*Aufgabenstellung:*
**A.** In welchem Jahr machte Herschel laut dem Textauszug über ihn die Entdeckung des „Georgsstern“?
**B.** Geben Sie den Textauszug über Herschel von „Auf dem Roque de“ bis „Teleskope zu bauen.“ wortgetreu wieder.
**C.** Entscheiden Sie für jede Aussage, ob sie mit dem Textauszug über Herschel übereinstimmt, und belegen Sie Ihr Ja oder Nein mit dem entscheidenden Wortlaut: (i) Herschel wanderte als junger Mann nach England aus. (ii) Herschel hat das nach ihm benannte Teleskop noch selbst gekannt. (iii) Die auf dem Roque gefundenen Planeten gehören zu unserem Sonnensystem.

Auf dem Roque de los Muchachos steht ein Teleskop. Es "gehört" einem berühmten Astronomen.
William Herschel. Dieser lebt allerdings schon lange nicht mehr. Das Teleskop, das seinen Namen
trägt, hat er zu Lebzeiten auch nicht gekannt. Man hat es so benannt, um an seine astronomischen
Leistungen zu erinnern.
Das Licht der Welt erblickte Friedrich Wilhelm Herschel in Hannover im Jahre 1738. Als junger Mann
wanderte er aber nach England aus und fing dort schon bald an, sich seine eigenen Teleskope zu bauen.
Berühmt wurde er damals und ist er auch noch heute für seine im Jahre 1781 gemachte Entdeckung des
"Georgsstern", den er zunächst nach seinem finanziellen Förderer König Georg III. benannte. Später
hat sich allerdings der Name "Uranus" durchgesetzt, also der Planet jenseits des Saturns.
Nun ist es ja derzeit so, daß in nahezu wöchentlichem Abstand Planeten im Weltraum gefunden werden.
Auch auf dem Roque wird systematisch nach Planeten Ausschau gehalten, und auch hier ist man ja unlängst
fündig geworden. Diese Planeten gehören allesamt zu unserer Milchstraße, nicht aber zu unserem
Sonnensystem. Man bezeichnet sie daher als extra-solare Planeten. Der von Herschel entdeckte Planet
Uranus - der ja ein Mitglied unseres Sonnensystems ist - war also insofern schon etwas ganz Besonderes.

*Datenteil:*
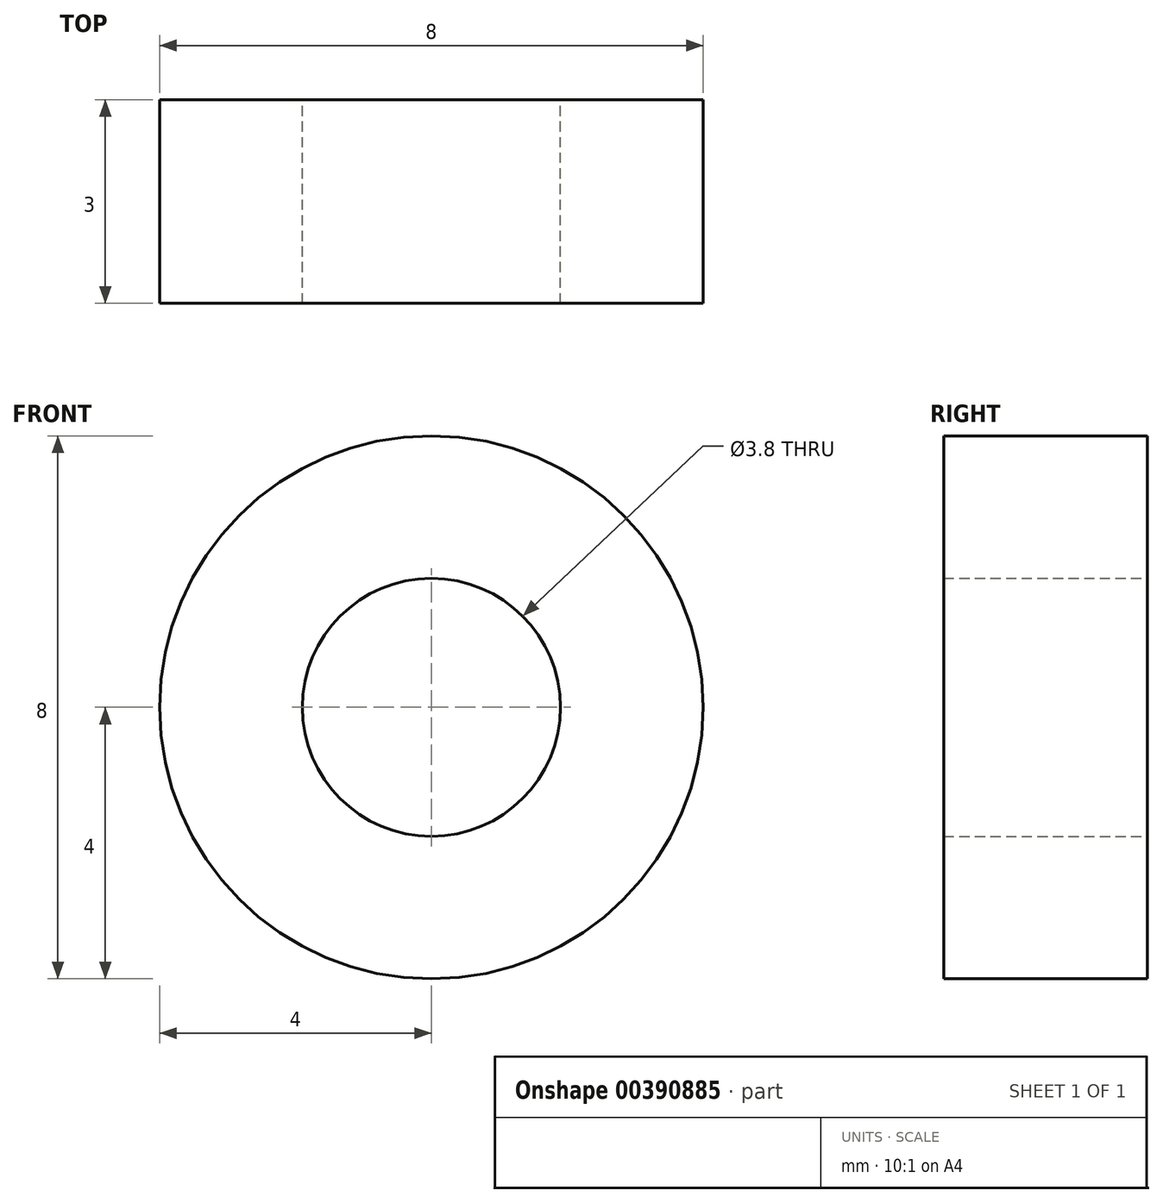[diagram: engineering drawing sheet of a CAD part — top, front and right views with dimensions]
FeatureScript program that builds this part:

*Musterlösungen:*
**A.** Im Jahr 1781.

**B.**
Auf dem Roque de los Muchachos steht ein Teleskop. Es "gehört" einem berühmten Astronomen.
William Herschel. Dieser lebt allerdings schon lange nicht mehr. Das Teleskop, das seinen Namen
trägt, hat er zu Lebzeiten auch nicht gekannt. Man hat es so benannt, um an seine astronomischen
Leistungen zu erinnern.
Das Licht der Welt erblickte Friedrich Wilhelm Herschel in Hannover im Jahre 1738. Als junger Mann
wanderte er aber nach England aus und fing dort schon bald an, sich seine eigenen Teleskope zu bauen.

**C.**
(i) Ja: „Als junger Mann wanderte er aber nach England aus“
(ii) Nein: „Das Teleskop, das seinen Namen trägt, hat er zu Lebzeiten auch nicht gekannt.“
(iii) Nein: „Diese Planeten gehören allesamt zu unserer Milchstraße, nicht aber zu unserem Sonnensystem.“